[Python-ideas] RFC: bytestring as a str representation [was: a new bytestring type?]

Tue Jan 7 19:11:07 CET 2014

I think there are three problems with your proposal--all of which I mentioned in the long reply to Steven, but I suspect many people tl;dr'd over that, and I like your proposal enough that I want to make sure either I'm wrong, or you fix them. So:

On Jan 6, 2014, at 10:37, "Stephen J. Turnbull" <stephen at xemacs.org> wrote:

> So ... now that we have the flexible string representation (PEP 393),
> let's add a 7-bit representation!

The name has confused both Steven and Nick into misinterpreting the idea, and it confused me until I read over the details twice and it finally clicked, and it still doesn't make sense after I understand what you mean.

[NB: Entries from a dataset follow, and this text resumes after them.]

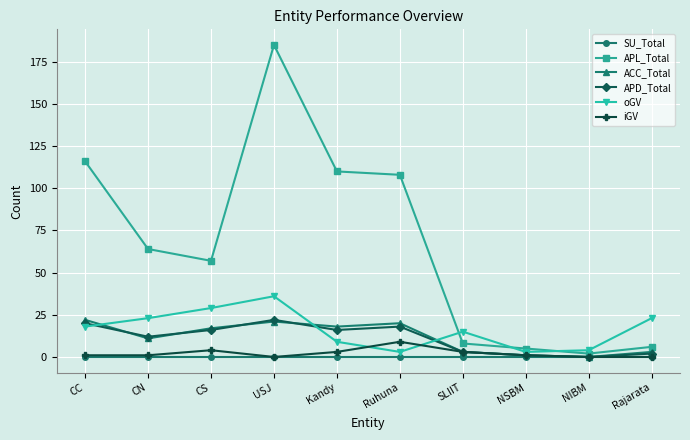

Reading right to left, list all the values displayed in this chart.

SU_Total: 0	0	0	0	0	0	0	0	0	0
APL_Total: 6	2	5	8	108	110	185	57	64	116
ACC_Total: 3	0	1	3	20	18	21	17	11	22
APD_Total: 2	0	1	3	18	16	22	16	12	20
oGV: 23	4	3	15	3	9	36	29	23	18
iGV: 0	0	1	3	9	3	0	4	1	1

This is an 8-bit representation where non-ASCII bytes are used to smuggle non-ASCII bytes. Just like the existing 16-bit representation where surrogate escapes are used to smuggle non-ASCII bytes. It's not a 7-bit representation unless there's nothing but ASCII in it--and it's never used in the case where there's nothing but ASCII. I'm not sure what the right word is, but this isn't it.

> 1.  It is only produced on input by a new 'ascii-compatible' codec,

This name might also be confusing people.
> 
> 3.  When combined with a str in 8-bit representation:
> 
>    a.  If the 8-bit str contains any Latin-1 or C1 characters, both
>        strs are promoted to 16-bit, and non-ASCII characters in the
>        7-bit string are converted by the surrogateescape handler.

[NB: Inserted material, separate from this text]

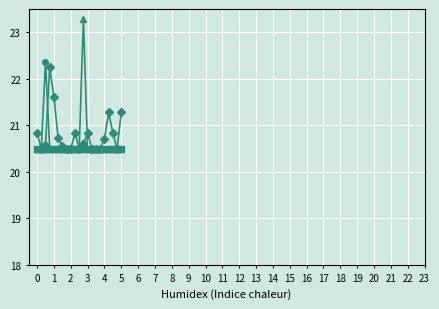

Count the number of data series in this chart.

6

This part worries me a bit. The bytes 61 62 63 FF in this new representation actually _mean_ 'abc' followed by a smuggled FF byte. But the words 0061 0062 0063 DCFF in a 16-bit representation just mean 'abc\uDCFF', which _can be interpreted_, via the surrogate-escape mechanism, as 'abc' and a smuggled byte, but don't actually _mean_ that. It seems like your proposal only works if we change it so that they really _do_ mean that.

> 6.  On output the 'ascii-compatible' codec simply memcpy's 7-bit str
>    and pure ASCII 8-bit str, and raises on anything else.

So if a 7-bit string gets converted to a surrogate-escaped 16-bit string, it can never be written out again? For a contrived example:

(b'abc\xff'.decode('ascii-compatible') + '\u1234')[:4].encode('ascii-compatible')

I'd expect to get back my b'abcd\xff'. But your rules give me an exception.

Maybe you were expecting this to be taken care of in the slicing, but rule 1 makes that impossible; you can never get a 7-bit string by doing anything but decoding ascii-compatible (or combining two 7-bit strings).

I think ascii-compatible has to accept non-8-bit-repr strings (by encoding ASCII as ASCII and surrogate escapes as bytes and everything else is an exception). This is necessary because 60 61 62 FF (7-bit) and 0061 0062 0063 DCFF (16-bit) are the same string anyway. But it's especially necessary because the former can be silently converted into the latter (and there's no way to even test whether that's happened).

Of course that means biting the bullet and saying that \uDCFF in python really means a smuggled FF byte, rather than just being a way to smuggle an FF byte through Unicode if want to you do so explicitly. But as I said above, I think you've already bitten that bullet.